Regex/code for removing "FWD", "RE", etc, from email subject
The following regex will match all of the cases in the way that I would expect it to do so. I'm not sure if you will agree, because not every case has been explicitly documented. It is almost certainly possible to simplify this, but it is functional:
/^((\[(re|fw(d)?)\s*\]|[\[]?(re|fw(d)?))\s*[\:\;]\s*([\]]\s?)*|\(fw(d)?\)\s*)*([^\[\]]*)[\]]*/i
The final result in the match will be the stripped subject.
Several variations (Subject Prefix) according to the country/language: Wikipedia: List of email subject abbreviations
Brazil: RES === RE, German: AW === RE
Example in Python:
#!/usr/local/bin/python
# -*- coding: utf-8 -*-
import re
p = re.compile( '([\[\(] *)?(RE?S?|FYI|RIF|I|FS|VB|RV|ENC|ODP|PD|YNT|ILT|SV|VS|VL|AW|WG|ΑΠ|ΣΧΕΤ|ΠΡΘ|תגובה|הועבר|主题|转发|FWD?) *([-:;)\]][ :;\])-]*|$)|\]+ *$', re.IGNORECASE)

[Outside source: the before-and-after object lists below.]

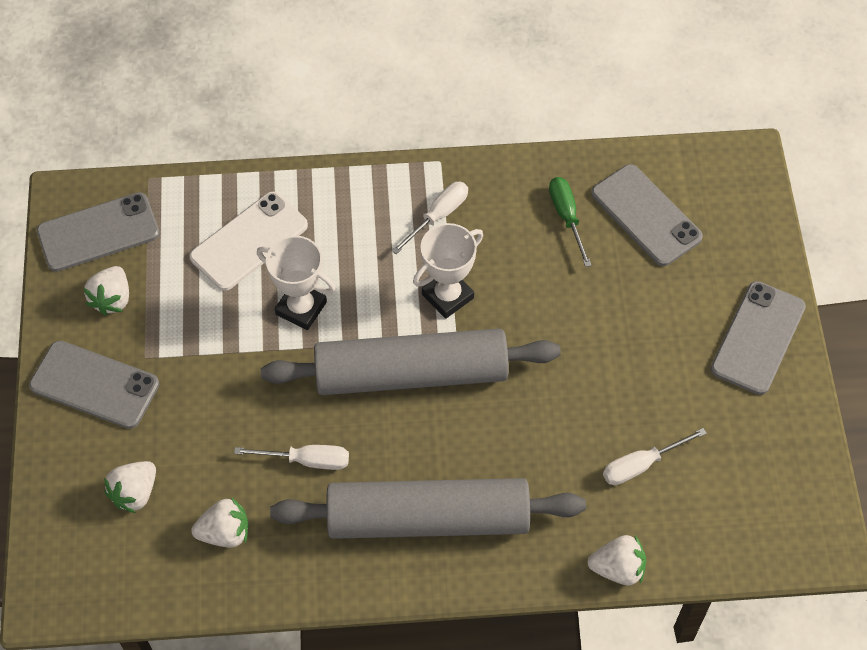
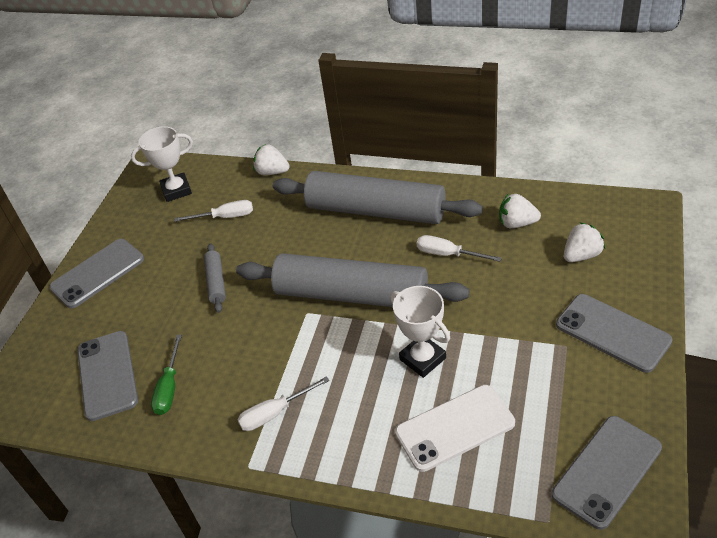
camera: 155 degrees left, 15 degrees down
(98, 232) = (607, 471): grey phone -> grey phone turned 45 degrees counterclockwise
(112, 299) = (594, 401): white strawberry -> none
(447, 296) = (298, 344): white trophy -> white trophy (176, 190)
(592, 357) = (216, 282): none -> grey rolling pin

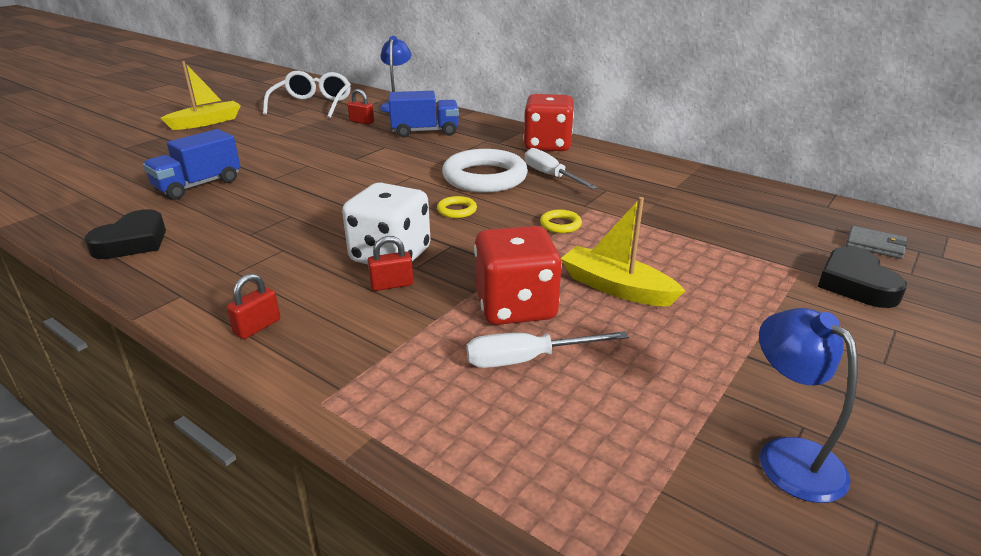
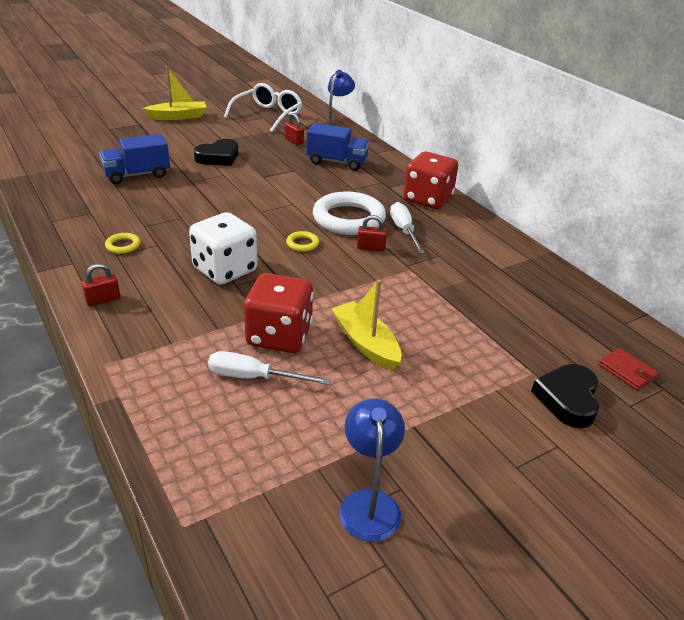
camera: 20 degrees right, 5 degrees up
(133, 242) = (68, 213): black heart -> black heart (218, 157)
(392, 285) = (208, 294): red padlock -> red padlock (371, 248)
(560, 224) = (371, 278): yellow ring -> yellow ring (123, 246)
(875, 245) = (627, 371): grey wallet -> red wallet

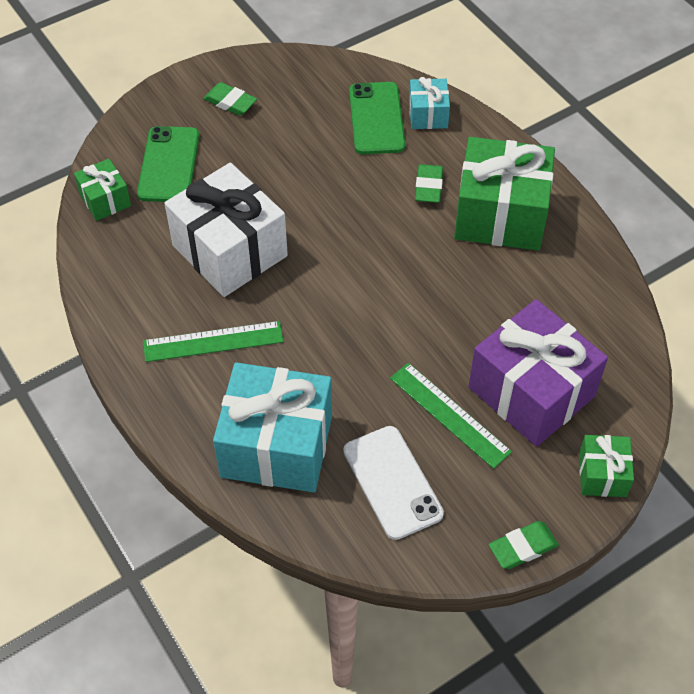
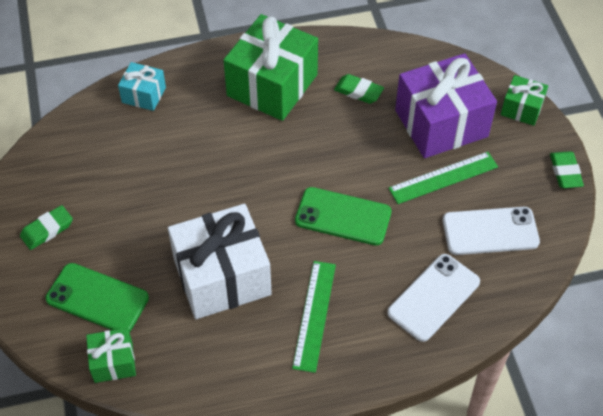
camera: 70 degrees left, 0 degrees up
(276, 446) = (433, 297): turquoise gift -> white phone
(376, 118) = (128, 130): green phone -> green phone (343, 217)
(428, 187) = (221, 119): green eraser -> green eraser (358, 91)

print p.sub( '', 'RE: Tagon8 Inc.').strip()
Example in PHP:
$subject = "主题: Tagon8 - test php";
$subject = preg_replace("/([\[\(] *)?(RE?S?|FYI|RIF|I|FS|VB|RV|ENC|ODP|PD|YNT|ILT|SV|VS|VL|AW|WG|ΑΠ|ΣΧΕΤ|ΠΡΘ|תגובה|הועבר|主题|转发|FWD?) *([-:;)\]][ :;\])-]*|$)|\]+ *$/im", '', $subject);
var_dump(trim($subject));
Terminal:
$ python test.py
Tagon8 Inc.
$ php test.php
string(17) "Tagon8 - test php"
Note: This is the Regular Expression of mathematical.coffee. Added other prefixes from other languages: Chinese, Danish Norwegian, Finnish, French, German, Greek, Hebrew, Italian, Icelandic, Swedish, Portuguese, Polish, Turkish
I used "strip/trim" to remove spaces
Try this one (replace with ''):
/([\[\(] *)?(RE|FWD?) *([-:;)\]][ :;\])-]*|$)|\]+ *$/igm
(If you put each subject through as its own string then you don't need the m
modifier; this is just so that $
matches end of line, not just end of string, for multiline string inputs).
See it in action here.
Explanation of regex:
([\[\(] *)? # starting [ or (, followed by optional spaces
(RE|FWD?) * # RE or FW or FWD, followed by optional spaces
([-:;)\]][ :;\])-]*|$) # only count it as a Re or FWD if it is followed by
# : or - or ; or ] or ) or end of line
# (and after that you can have more of these symbols with
# spaces in between)
| # OR
\]+ *$ # match any trailing \] at end of line
# (we assume the brackets () occur around a whole Re/Fwd
# but the square brackets [] occur around the whole
# subject line)
Flags.
i
: case insensitive.
g
: global match (match all the Re/Fwd you can find).
m
: let the '$' in the regex match end of line for a multiline input, not just end of string (only relevant if you feed in all your input subjects to the regex at once. If you feed in one subject each time then you can remove it because end of line is end of string).